> [Exercise]: Reprint all of the data below exactly as shown and skip every image.

> [Exercise materials]:

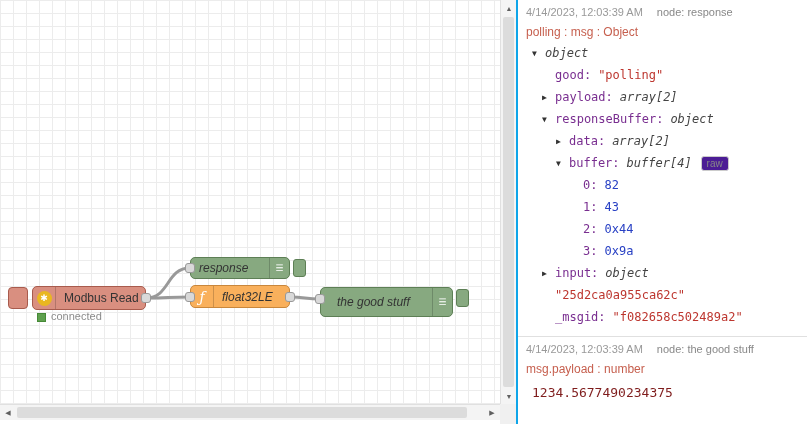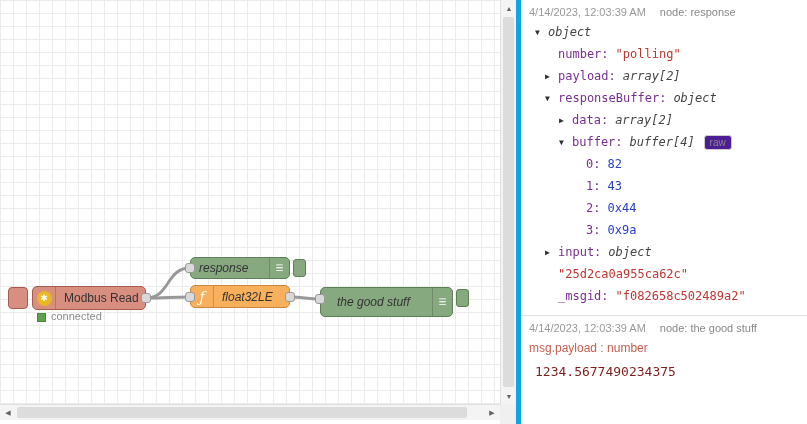--- a/index.html
+++ b/index.html
@@ -52,21 +52,21 @@
   .sb-btn { position:absolute; width:16px; height:16px; display:flex; align-items:center;
     justify-content:center; font-size:7px; color:#606060; }
   .sb-up{ left:0; top:0; } .sb-dn{ left:0; bottom:0; }
   .sb-lt{ left:0; top:0; } .sb-rt{ right:16px; top:0; }
   .v-thumb { position:absolute; left:2px; top:17px; width:11px; height:370px; background:#dcdcdc; border-radius:2px; }
   .h-thumb { position:absolute; left:17px; top:2px; width:450px; height:11px; background:#dcdcdc; border-radius:2px; }
   .sb-corner { position:absolute; left:500px; top:404px; width:16px; height:20px; background:#f0f0f0; }
 
   
   .debug { position:absolute; left:516px; top:0; width:291px; height:424px; background:#fff;
-    border-left:5px solid #0ea5e9; overflow:hidden; }
+    border-left:2px solid #0ea5e9; overflow:hidden; }
   .msg { padding:6px 8px 8px 8px; }
   .msg + .msg { border-top:1px solid #e0e0e0; }
   .meta { display:flex; gap:14px; font-size:11px; color:#999; }
   .meta .node-src { color:#888; }
   .path { margin-top:7px; font-size:12px; color:#c65f4e; }
   .tree { margin-top:3px; font-family:"DejaVu Sans Mono", monospace; font-size:12px; }
   .trow { display:flex; align-items:center; height:22px; white-space:pre; }
   .l0 { padding-left:6px; } .l1 { padding-left:16px; } .l2 { padding-left:30px; } .l3 { padding-left:44px; }
   .arrow { flex:0 0 13px; font-size:8px; color:#333; cursor:pointer; }
   .spacer { flex:0 0 13px; }
@@ -139,28 +139,29 @@
   </div>
   <div class="sb-corner"></div>
 
   <div class="debug">
 
     <div class="msg">
       <div class="meta">
         <span>4/14/2023, 12:03:39 AM</span>
         <span class="node-src">node: response</span>
       </div>
+      <div class="path">polling : msg : Object</div>
       <div class="tree">
         <div class="trow l0">
           <span class="arrow">▼</span>
           <span class="val type">object</span>
         </div>
         <div class="trow l1">
           <span class="spacer"></span>
-          <span class="key">number:</span>
+          <span class="key">good:</span>
           <span class="val string">"polling"</span>
         </div>
         <div class="trow l1">
           <span class="arrow">▶</span>
           <span class="key">payload:</span>
           <span class="val type">array[2]</span>
         </div>
         <div class="trow l1">
           <span class="arrow">▼</span>
           <span class="key">responseBuffer:</span>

> [Finished exercise]:
--- a/index.html
+++ b/index.html
@@ -52,21 +52,21 @@
   .sb-btn { position:absolute; width:16px; height:16px; display:flex; align-items:center;
     justify-content:center; font-size:7px; color:#606060; }
   .sb-up{ left:0; top:0; } .sb-dn{ left:0; bottom:0; }
   .sb-lt{ left:0; top:0; } .sb-rt{ right:16px; top:0; }
   .v-thumb { position:absolute; left:2px; top:17px; width:11px; height:370px; background:#dcdcdc; border-radius:2px; }
   .h-thumb { position:absolute; left:17px; top:2px; width:450px; height:11px; background:#dcdcdc; border-radius:2px; }
   .sb-corner { position:absolute; left:500px; top:404px; width:16px; height:20px; background:#f0f0f0; }
 
   
   .debug { position:absolute; left:516px; top:0; width:291px; height:424px; background:#fff;
-    border-left:5px solid #0ea5e9; overflow:hidden; }
+    border-left:2px solid #0ea5e9; overflow:hidden; }
   .msg { padding:6px 8px 8px 8px; }
   .msg + .msg { border-top:1px solid #e0e0e0; }
   .meta { display:flex; gap:14px; font-size:11px; color:#999; }
   .meta .node-src { color:#888; }
   .path { margin-top:7px; font-size:12px; color:#c65f4e; }
   .tree { margin-top:3px; font-family:"DejaVu Sans Mono", monospace; font-size:12px; }
   .trow { display:flex; align-items:center; height:22px; white-space:pre; }
   .l0 { padding-left:6px; } .l1 { padding-left:16px; } .l2 { padding-left:30px; } .l3 { padding-left:44px; }
   .arrow { flex:0 0 13px; font-size:8px; color:#333; cursor:pointer; }
   .spacer { flex:0 0 13px; }
@@ -139,28 +139,29 @@
   </div>
   <div class="sb-corner"></div>
 
   <div class="debug">
 
     <div class="msg">
       <div class="meta">
         <span>4/14/2023, 12:03:39 AM</span>
         <span class="node-src">node: response</span>
       </div>
+      <div class="path">polling : msg : Object</div>
       <div class="tree">
         <div class="trow l0">
           <span class="arrow">▼</span>
           <span class="val type">object</span>
         </div>
         <div class="trow l1">
           <span class="spacer"></span>
-          <span class="key">number:</span>
+          <span class="key">good:</span>
           <span class="val string">"polling"</span>
         </div>
         <div class="trow l1">
           <span class="arrow">▶</span>
           <span class="key">payload:</span>
           <span class="val type">array[2]</span>
         </div>
         <div class="trow l1">
           <span class="arrow">▼</span>
           <span class="key">responseBuffer:</span>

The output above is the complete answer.